Glest is a free and open-source real-time strategy computer game from 2004. Glest is set in a medieval fantasy world with two factions, and was compared with Warcraft III and the Empire Earth series. The game received positive to mixed reviews from the press, has been downloaded over two million times, and spawned several derivative continuation projects which are under active development.

==Development==
The game was started by a team based in Spain around 2004.
Release of version 3.0 added online multiplayer LAN/Internet support. Glest is designed to be moddable, with game elements defined by editable XML files, and includes a map editor.

Since April 2009, development on the original game has ceased. However, two forks, MegaGlest and the Glest Advanced Engine (GAE) have continued developing the game and its engine further. While MegaGlest is focused on stable releases which provide reliable cross platform multi-player games and deliver new game content out of the box, GAE is primarily oriented towards improving the game engine and providing more options for full conversions, and is more experimental in nature.

In 2011 it was suggested that the two forks should merge but due to different philosophies and goals amongst the developers of both forks this effort was called off during the planning stage.

==Gameplay==
Glest is set in a medieval fantasy world with two factions, named Magic and Tech, each with their own set of units, buildings and upgrades. The Tech faction uses traditional human warriors and has medieval mechanical devices in its arsenal, and are strong in melee combat. The Magic faction is designed for advanced players with most of their units morphed from or summoned by others. It lacks the hand-to-hand combat strength of the Tech faction but features more versatile units. Tilesets and maps are selected at the new game setup menu and determine the graphical nature of the Glest game world.
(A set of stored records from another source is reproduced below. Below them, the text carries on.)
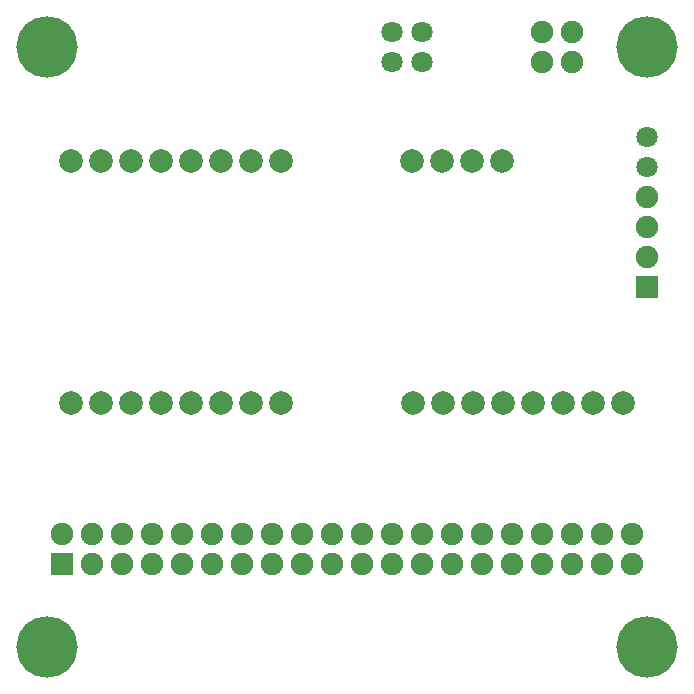
<source format=gbs>
G04 Layer: BottomSolderMaskLayer*
G04 EasyEDA v6.5.32, 2023-07-25 15:13:50*
G04 a282f81a537d4805a8fc574f192bbdcb,5a6b42c53f6a479593ecc07194224c93,10*
G04 Gerber Generator version 0.2*
G04 Scale: 100 percent, Rotated: No, Reflected: No *
G04 Dimensions in millimeters *
G04 leading zeros omitted , absolute positions ,4 integer and 5 decimal *
%FSLAX45Y45*%
%MOMM*%

%AMMACRO1*1,1,$1,$2,$3*1,1,$1,$4,$5*1,1,$1,0-$2,0-$3*1,1,$1,0-$4,0-$5*20,1,$1,$2,$3,$4,$5,0*20,1,$1,$4,$5,0-$2,0-$3,0*20,1,$1,0-$2,0-$3,0-$4,0-$5,0*20,1,$1,0-$4,0-$5,$2,$3,0*4,1,4,$2,$3,$4,$5,0-$2,0-$3,0-$4,0-$5,$2,$3,0*%
%ADD10C,1.9016*%
%ADD11MACRO1,0.1016X-0.9X-0.9X-0.9X0.9*%
%ADD12MACRO1,0.1016X-0.85X0.9X-0.85X-0.9*%
%ADD13C,5.2032*%
%ADD14C,2.0016*%
%ADD15C,1.8016*%

%LPD*%
D10*
G01*
X5334000Y1333500D03*
G01*
X5334000Y1079500D03*
G01*
X5080000Y1333500D03*
G01*
X5080000Y1079500D03*
G01*
X4826000Y1333500D03*
G01*
X4826000Y1079500D03*
G01*
X4572000Y1333500D03*
G01*
X4572000Y1079500D03*
G01*
X4318000Y1333500D03*
G01*
X4318000Y1079500D03*
G01*
X4064000Y1333500D03*
G01*
X4064000Y1079500D03*
G01*
X3810000Y1333500D03*
G01*
X3810000Y1079500D03*
G01*
X3556000Y1333500D03*
G01*
X3556000Y1079500D03*
G01*
X3302000Y1333500D03*
G01*
X3302000Y1079500D03*
G01*
X3048000Y1333500D03*
G01*
X3048000Y1079500D03*
G01*
X2794000Y1333500D03*
G01*
X2794000Y1079500D03*
G01*
X2540000Y1333500D03*
G01*
X2540000Y1079500D03*
G01*
X2286000Y1333500D03*
G01*
X2286000Y1079500D03*
G01*
X2032000Y1333500D03*
G01*
X2032000Y1079500D03*
G01*
X1778000Y1333500D03*
G01*
X1778000Y1079500D03*
G01*
X1524000Y1333500D03*
G01*
X1524000Y1079500D03*
G01*
X1270000Y1333500D03*
G01*
X1270000Y1079500D03*
G01*
X1016000Y1333500D03*
G01*
X1016000Y1079500D03*
G01*
X762000Y1333500D03*
G01*
X762000Y1079500D03*
G01*
X508000Y1333500D03*
D11*
G01*
X508000Y1079500D03*
D10*
G01*
X5461000Y4191000D03*
D12*
G01*
X5461001Y3429000D03*
D10*
G01*
X5461000Y3683000D03*
G01*
X5461000Y3937000D03*
D13*
G01*
X381000Y5461000D03*
G01*
X5461000Y5461000D03*
G01*
X5461000Y381000D03*
G01*
X381000Y381000D03*
D14*
G01*
X2362200Y4495800D03*
G01*
X2108200Y4495800D03*
G01*
X1854200Y4495800D03*
G01*
X1600200Y4495800D03*
G01*
X1346200Y4495800D03*
G01*
X1092200Y4495800D03*
G01*
X838200Y4495800D03*
G01*
X584200Y4495800D03*
D10*
G01*
X4572000Y5588000D03*
G01*
X4572000Y5334000D03*
G01*
X4826000Y5334000D03*
G01*
X4826000Y5588000D03*
D14*
G01*
X2358923Y2447493D03*
G01*
X2104923Y2447493D03*
G01*
X1850923Y2447493D03*
G01*
X1596923Y2447493D03*
G01*
X1342923Y2447493D03*
G01*
X1088923Y2447493D03*
G01*
X834923Y2447493D03*
G01*
X580923Y2447493D03*
G01*
X5254523Y2447493D03*
G01*
X5000523Y2447493D03*
G01*
X4746523Y2447493D03*
G01*
X4492523Y2447493D03*
G01*
X4238523Y2447493D03*
G01*
X3984523Y2447493D03*
G01*
X3730523Y2447493D03*
G01*
X3476523Y2447493D03*
D15*
G01*
X5461000Y4445000D03*
G01*
X5461000Y4699000D03*
G01*
X3302000Y5334000D03*
G01*
X3556000Y5334000D03*
G01*
X3556000Y5588000D03*
G01*
X3302000Y5588000D03*
D14*
G01*
X3724732Y4495774D03*
G01*
X3978732Y4495774D03*
G01*
X4232732Y4495774D03*
G01*
X3470732Y4495774D03*
M02*

</source>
Because of the moddability of the engine, Glest can play games from a variety of player-created mods. These range from futuristic science fiction themes to dark, high fantasy settings.

==Reception==
- Acid Play: Rating: 9.2 "A totally awesome 3D strategy game based in the magic forests during medieval times."
- CNET Download.com gave Glest v3.1 5 Stars (User Rating 4 out of 5 stars) and compared it to Warcraft III and the Empire Earth series in 2009:

"For a freeware game, Glest stands out at an astonishing level. A real-time strategy game in the vein of Warcraft III or the Empire Earth games, it asks players to create workers, harvest resources, construct buildings, produce military units, and ultimately destroy enemy bases. Though its technology isn't quite as deep as the commercial games, we were quite surprised to find very well-rendered 3D textures, good music, detailed models, and a well-developed game system. [...] Given the game's solid gameplay, good design, a small size, and, above all, a price tag of zero, we highly recommend Glest to anyone with a soft spot for real-time strategy games"

- The Linux Game Tome (happypenguin.org): Rating: 4.48 out of 5 stars
- Casualty gamer: In October 2008 reviewed version 3.1.2.
- About.com: Reviewed the game and highlighted the detailed 3D graphics in Glest, but criticized the underdeveloped gameplay and small number of maps in that version.

By July 2016 Glest had been downloaded on SourceForge alone over 2,300,000 times.